On October 27, 2010, a federal jury convicted Ford of two counts of extortion and one of lying to the FBI. He was sentenced to 12 1/2 years in prison. Ford was convicted of shaking down criminal defendants for thousands of dollars in return for falsely identifying them as informants who had helped solve homicides. Ford was responsible for “closing” nearly 200 homicides over his nearly 30-year career and the identities of most of his “informants” remained secret.
Carter’s petition said that Ford interrogated Pavona by himself, without recording any part of it. He also did not appear to have investigated Pavona’s involvement in the crime, despite the presence of his fingerprints in the room. “Instead, Detective Ford plowed ahead, arresting Mr.

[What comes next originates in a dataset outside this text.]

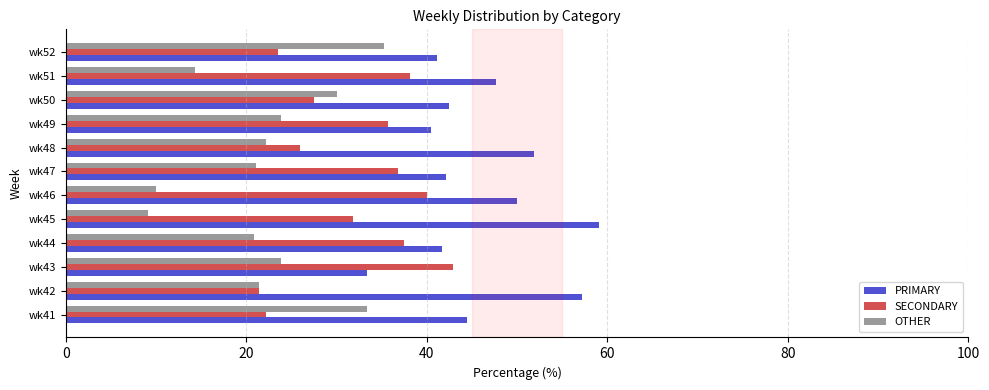

What is the spread (max minus min) of values at wk46?

40.0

Carter, and getting Mr. Arrellano and Ms. Andrews to identify him as the attacker,” the petition said. “This is, unfortunately, not at all surprising. As is clear now, Detective Ford made a career of this type of coaxing, pressuring, and even threatening witnesses to obtain the evidence and testimony necessary to secure convictions.”
On October 15, 2018, Carter’s legal team sent the governor’s pardon office an affidavit from Andrews, recanting her trial testimony. “The truth is that I have no idea who committed this crime, because I did not get a good look at either man,” she said. Andrews said at the time of the murder, she was in an abusive relationship and would have said anything if she believed it would help her desperate situation.
On August 13, 2021, Gov. Ralph Northam, who succeeded McAuliffe, granted Carter an absolute pardon. He said that Carter had been a model prisoner, successfully finished his parole, and maintained steady employment until forced to retire on disability.
In addition, the pardon noted the lack of physical evidence or motive and the strong likelihood of witness misidentification and “reflects Mr. Carter’s innocence.” It also said Carter “was an unfortunate victim of Norfolk Detective Glenn Ford, who used his official capacity to extort witnesses in order to yield high solvability percentages and was eventually convicted on federal charges.”
The Virginia General Assembly enacted legislation on April 11, 2022, paying Carter $1.5 million in compensation for his wrongful conviction.